## Task objective
Could you return the data below exactly as it appears?

## Task data
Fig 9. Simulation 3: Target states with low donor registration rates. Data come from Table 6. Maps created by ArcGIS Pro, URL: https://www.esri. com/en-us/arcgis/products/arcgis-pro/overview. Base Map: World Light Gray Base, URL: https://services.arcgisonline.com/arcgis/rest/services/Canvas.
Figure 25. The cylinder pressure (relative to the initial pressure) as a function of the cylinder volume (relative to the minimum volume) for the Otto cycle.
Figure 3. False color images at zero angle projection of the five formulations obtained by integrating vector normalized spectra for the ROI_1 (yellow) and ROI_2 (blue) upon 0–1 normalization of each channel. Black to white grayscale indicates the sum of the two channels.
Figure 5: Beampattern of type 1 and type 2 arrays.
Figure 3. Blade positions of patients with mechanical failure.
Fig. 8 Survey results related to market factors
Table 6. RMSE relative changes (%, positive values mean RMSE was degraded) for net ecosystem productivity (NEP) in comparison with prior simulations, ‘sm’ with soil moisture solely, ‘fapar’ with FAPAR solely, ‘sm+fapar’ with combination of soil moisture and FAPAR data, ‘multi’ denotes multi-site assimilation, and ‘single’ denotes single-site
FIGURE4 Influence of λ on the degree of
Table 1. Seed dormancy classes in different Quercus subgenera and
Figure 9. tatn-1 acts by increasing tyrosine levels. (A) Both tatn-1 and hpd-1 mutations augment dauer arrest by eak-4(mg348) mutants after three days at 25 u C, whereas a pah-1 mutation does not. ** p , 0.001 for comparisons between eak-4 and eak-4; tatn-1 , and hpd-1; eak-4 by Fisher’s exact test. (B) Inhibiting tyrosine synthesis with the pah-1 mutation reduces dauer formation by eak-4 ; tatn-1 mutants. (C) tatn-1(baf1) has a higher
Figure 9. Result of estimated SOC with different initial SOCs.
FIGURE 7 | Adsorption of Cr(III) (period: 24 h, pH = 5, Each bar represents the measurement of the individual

## Response for this exercise
Fig 9. Simulation 3: Target states with low donor registration rates. Data come from Table 6. Maps created by ArcGIS Pro, URL: https://www.esri. com/en-us/arcgis/products/arcgis-pro/overview. Base Map: World Light Gray Base, URL: https://services.arcgisonline.com/arcgis/rest/services/Canvas.
Figure 25. The cylinder pressure (relative to the initial pressure) as a function of the cylinder volume (relative to the minimum volume) for the Otto cycle.
Figure 3. False color images at zero angle projection of the five formulations obtained by integrating vector normalized spectra for the ROI_1 (yellow) and ROI_2 (blue) upon 0–1 normalization of each channel. Black to white grayscale indicates the sum of the two channels.
Figure 5: Beampattern of type 1 and type 2 arrays.
Figure 3. Blade positions of patients with mechanical failure.
Fig. 8 Survey results related to market factors
Table 6. RMSE relative changes (%, positive values mean RMSE was degraded) for net ecosystem productivity (NEP) in comparison with prior simulations, ‘sm’ with soil moisture solely, ‘fapar’ with FAPAR solely, ‘sm+fapar’ with combination of soil moisture and FAPAR data, ‘multi’ denotes multi-site assimilation, and ‘single’ denotes single-site
FIGURE4 Influence of λ on the degree of
Table 1. Seed dormancy classes in different Quercus subgenera and
Figure 9. tatn-1 acts by increasing tyrosine levels. (A) Both tatn-1 and hpd-1 mutations augment dauer arrest by eak-4(mg348) mutants after three days at 25 u C, whereas a pah-1 mutation does not. ** p , 0.001 for comparisons between eak-4 and eak-4; tatn-1 , and hpd-1; eak-4 by Fisher’s exact test. (B) Inhibiting tyrosine synthesis with the pah-1 mutation reduces dauer formation by eak-4 ; tatn-1 mutants. (C) tatn-1(baf1) has a higher
Figure 9. Result of estimated SOC with different initial SOCs.
FIGURE 7 | Adsorption of Cr(III) (period: 24 h, pH = 5, Each bar represents the measurement of the individual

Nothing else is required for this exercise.